# Big or Little Reflector?



## terky (Dec 25, 2009)

Hello everybody,

So I will be ordering my X-mas present today. A 600w HPS Digital Greenhouse setup. I cant decide If i should get a big reflector like the "Big Kahuna" or if i should get a cooltube.

It will be in a 4'X4' tent. I was thinking that a big reflector would allow me to get closer to the plants and still spread the light to all corners. But I dont know if my Tent frame can support that beast.

A cooltube can definitely be hung in the tent but it doesn't seem like it points the light downward.

Anyways let me know your experiences with reflectors in tents.


----------



## DonJones (Dec 25, 2009)

terky,

I'm not familiar with the BIG KAHUNA, but if your tent frame will not support a remote ballasted reflector, then I would sure be questioning the durability of the tent.  A possible solution if you can do it, is to run a rope or wire cable from the ceiling down through the top of your tent and use that to suspend the reflector from.  A 3/16" wire cable will more than support any reflector, assuming that your method of securing it to the ceiling will support the weight, and it takes less than a 1/4" hole in your tent.  If you make your height adjustments  between the lower end of the cable/rope and the piece attached t the reflector so the cable/rope isn't moving around where it goes through to the tent, you could even seal around the cable/rope with either black RTV or foil duct tape to prevent any air/light leakage.

Good smoking.

MERRY CHRISTMAS!


----------



## Locked (Dec 25, 2009)

If it is a legitimate grow tent then it will handle the weight...I hve a 600w in a cooltube and it is not light...but the tent handles it with no problems...also it does not look like you get a good light spread with those cool tubes but the small reflector that comes with them does a great job spreading the light around...a non cooled 600w in a tent will cause some heat issues for sure...my 400w in the same size tent heats it up a lot...


----------



## terky (Dec 25, 2009)

Cool thanks. I haven't even opened up my tents yet. I am piecing everything together as funds become available. I ordered 2 tents off ebay for $100 each.

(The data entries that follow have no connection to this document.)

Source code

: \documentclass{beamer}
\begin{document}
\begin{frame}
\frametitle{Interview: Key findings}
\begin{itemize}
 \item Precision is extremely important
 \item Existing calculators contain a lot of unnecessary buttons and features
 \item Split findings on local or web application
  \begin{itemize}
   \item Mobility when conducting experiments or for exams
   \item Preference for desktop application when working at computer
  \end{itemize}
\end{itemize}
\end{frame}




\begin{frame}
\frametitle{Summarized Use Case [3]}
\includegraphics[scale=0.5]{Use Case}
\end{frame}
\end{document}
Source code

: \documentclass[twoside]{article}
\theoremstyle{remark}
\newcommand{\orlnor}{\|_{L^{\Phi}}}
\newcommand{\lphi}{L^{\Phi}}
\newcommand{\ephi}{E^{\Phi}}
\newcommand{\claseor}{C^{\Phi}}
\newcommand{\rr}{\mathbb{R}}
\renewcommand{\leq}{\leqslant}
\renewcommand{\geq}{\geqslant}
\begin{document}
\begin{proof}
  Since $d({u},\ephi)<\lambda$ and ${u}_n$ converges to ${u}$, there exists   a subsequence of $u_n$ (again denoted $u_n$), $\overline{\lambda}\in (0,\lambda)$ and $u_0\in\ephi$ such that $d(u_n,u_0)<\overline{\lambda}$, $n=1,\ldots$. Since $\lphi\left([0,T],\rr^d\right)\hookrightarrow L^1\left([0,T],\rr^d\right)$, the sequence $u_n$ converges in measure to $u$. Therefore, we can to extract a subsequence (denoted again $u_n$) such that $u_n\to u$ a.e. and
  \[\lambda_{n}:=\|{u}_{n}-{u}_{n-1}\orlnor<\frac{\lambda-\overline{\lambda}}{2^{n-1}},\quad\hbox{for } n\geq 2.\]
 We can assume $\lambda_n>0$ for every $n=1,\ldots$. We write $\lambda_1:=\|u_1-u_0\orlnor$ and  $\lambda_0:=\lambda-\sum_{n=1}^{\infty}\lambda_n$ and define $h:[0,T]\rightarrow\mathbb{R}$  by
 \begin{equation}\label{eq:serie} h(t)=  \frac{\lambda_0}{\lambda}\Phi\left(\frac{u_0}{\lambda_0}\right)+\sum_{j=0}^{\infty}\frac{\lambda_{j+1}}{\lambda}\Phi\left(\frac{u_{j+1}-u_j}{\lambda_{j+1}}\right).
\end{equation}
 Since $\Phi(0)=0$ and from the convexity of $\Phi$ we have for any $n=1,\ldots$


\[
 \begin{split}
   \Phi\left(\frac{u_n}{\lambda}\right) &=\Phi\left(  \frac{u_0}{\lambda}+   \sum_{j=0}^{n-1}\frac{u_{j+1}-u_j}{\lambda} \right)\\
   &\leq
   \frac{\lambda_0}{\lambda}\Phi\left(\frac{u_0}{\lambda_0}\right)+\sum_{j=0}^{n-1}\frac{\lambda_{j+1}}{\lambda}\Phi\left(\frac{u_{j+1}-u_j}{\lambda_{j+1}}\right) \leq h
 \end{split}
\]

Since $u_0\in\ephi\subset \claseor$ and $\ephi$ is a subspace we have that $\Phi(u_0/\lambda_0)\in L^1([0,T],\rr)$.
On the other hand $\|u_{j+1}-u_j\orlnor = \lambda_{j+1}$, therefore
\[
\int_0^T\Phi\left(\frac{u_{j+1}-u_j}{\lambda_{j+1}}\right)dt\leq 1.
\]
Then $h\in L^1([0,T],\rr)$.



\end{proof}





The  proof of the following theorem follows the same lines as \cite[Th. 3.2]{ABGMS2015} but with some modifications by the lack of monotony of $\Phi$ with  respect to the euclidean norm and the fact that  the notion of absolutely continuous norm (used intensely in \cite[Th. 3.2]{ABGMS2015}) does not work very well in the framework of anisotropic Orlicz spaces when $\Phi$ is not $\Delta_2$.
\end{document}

I came home to find they had sent me 4 for no extra cost.


----------



## PUFF MONKEY (Dec 25, 2009)

check out the SUNLEAVES sunspot 6".....i use 2 of em' with 2 1000's and i love em..


----------



## PUFF MONKEY (Dec 25, 2009)

hxxp://www.wormsway.com/detail.aspx?t=prod&sku=SSSC190&AC=1 ..here ya go...it is very well built and as sturdy as they come..


----------



## PUFF MONKEY (Dec 25, 2009)

i just read in another one of your posts that you had heat issues with a 1000w ...the reflector i posted IS your answer...my 2 don't even get close to warm with a 400 cfm fan...i cooled 1 of em' the same with a 180cfm squirrel cage blower..


----------